Scheduler

The Airflow scheduler monitors all tasks and DAGs, then triggers the task instances once their dependencies are complete. Behind the scenes, the scheduler spins up a subprocess, which monitors and stays in sync with all DAGs in the specified DAG directory. Once per minute, by default, the scheduler collects DAG parsing results and checks whether any active tasks can be triggered.

The Airflow scheduler is designed to run as a persistent service in an Airflow production environment. To kick it off, all you need to do is execute the airflow scheduler command. It uses the configuration specified in airflow.cfg.

The scheduler uses the configured Executor to run tasks that are ready.

To start a scheduler, simply run the command:

airflow scheduler

Your DAGs will start executing once the scheduler is running successfully.

Note

The first DAG Run is created based on the minimum start_date for the tasks in your DAG. Subsequent DAG Runs are created by the scheduler process, based on your DAG’s schedule_interval, sequentially.

The scheduler won’t trigger your tasks until the period it covers has ended e.g., A job with schedule_interval set as @daily runs after the day has ended. This technique makes sure that whatever data is required for that period is fully available before the dag is executed. In the UI, it appears as if Airflow is running your tasks a day late

Note

If you run a DAG on a schedule_interval of one day, the run with execution_date 2019-11-21 triggers soon after 2019-11-21T23:59.

Let’s Repeat That, the scheduler runs your job one schedule_interval AFTER the start date, at the END of the period.

You should refer to DAG Runs for details on scheduling a DAG.

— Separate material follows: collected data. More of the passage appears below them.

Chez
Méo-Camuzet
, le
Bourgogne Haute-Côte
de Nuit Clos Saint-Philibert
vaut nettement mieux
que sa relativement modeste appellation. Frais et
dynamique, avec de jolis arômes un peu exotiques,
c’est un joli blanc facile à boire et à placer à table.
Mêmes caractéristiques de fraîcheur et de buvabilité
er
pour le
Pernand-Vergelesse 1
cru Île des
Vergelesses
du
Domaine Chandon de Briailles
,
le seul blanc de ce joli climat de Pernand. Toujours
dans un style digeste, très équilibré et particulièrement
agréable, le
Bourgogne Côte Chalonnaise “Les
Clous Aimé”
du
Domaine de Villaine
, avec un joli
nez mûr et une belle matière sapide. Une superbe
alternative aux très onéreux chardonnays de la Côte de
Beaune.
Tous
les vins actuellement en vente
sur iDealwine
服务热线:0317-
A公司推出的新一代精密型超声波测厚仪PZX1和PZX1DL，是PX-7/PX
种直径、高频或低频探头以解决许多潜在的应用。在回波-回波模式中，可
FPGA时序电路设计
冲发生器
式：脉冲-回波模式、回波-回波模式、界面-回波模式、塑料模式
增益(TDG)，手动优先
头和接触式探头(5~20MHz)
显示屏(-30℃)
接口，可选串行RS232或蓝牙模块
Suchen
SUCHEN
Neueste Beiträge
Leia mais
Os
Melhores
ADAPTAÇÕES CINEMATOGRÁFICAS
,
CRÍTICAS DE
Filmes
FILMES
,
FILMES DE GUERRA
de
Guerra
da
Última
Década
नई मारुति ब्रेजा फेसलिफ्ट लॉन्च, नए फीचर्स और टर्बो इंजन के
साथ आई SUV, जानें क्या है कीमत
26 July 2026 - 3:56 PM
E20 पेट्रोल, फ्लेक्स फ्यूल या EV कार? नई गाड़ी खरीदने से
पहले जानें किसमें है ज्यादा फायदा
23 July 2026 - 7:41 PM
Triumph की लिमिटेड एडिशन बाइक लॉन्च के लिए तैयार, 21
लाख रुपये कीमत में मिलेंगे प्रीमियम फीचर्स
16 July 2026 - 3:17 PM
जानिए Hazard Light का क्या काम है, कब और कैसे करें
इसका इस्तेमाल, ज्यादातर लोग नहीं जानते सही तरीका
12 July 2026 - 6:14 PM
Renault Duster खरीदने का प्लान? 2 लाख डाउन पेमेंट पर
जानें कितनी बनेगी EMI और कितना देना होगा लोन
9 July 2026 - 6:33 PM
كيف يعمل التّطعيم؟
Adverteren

Triggering DAG with Future Date

If you want to use ‘external trigger’ to run future-dated execution dates, set allow_trigger_in_future = True in scheduler section in airflow.cfg. This only has effect if your DAG has no schedule_interval. If you keep default allow_trigger_in_future = False and try ‘external trigger’ to run future-dated execution dates, the scheduler won’t execute it now but the scheduler will execute it in the future once the current date rolls over to the execution date.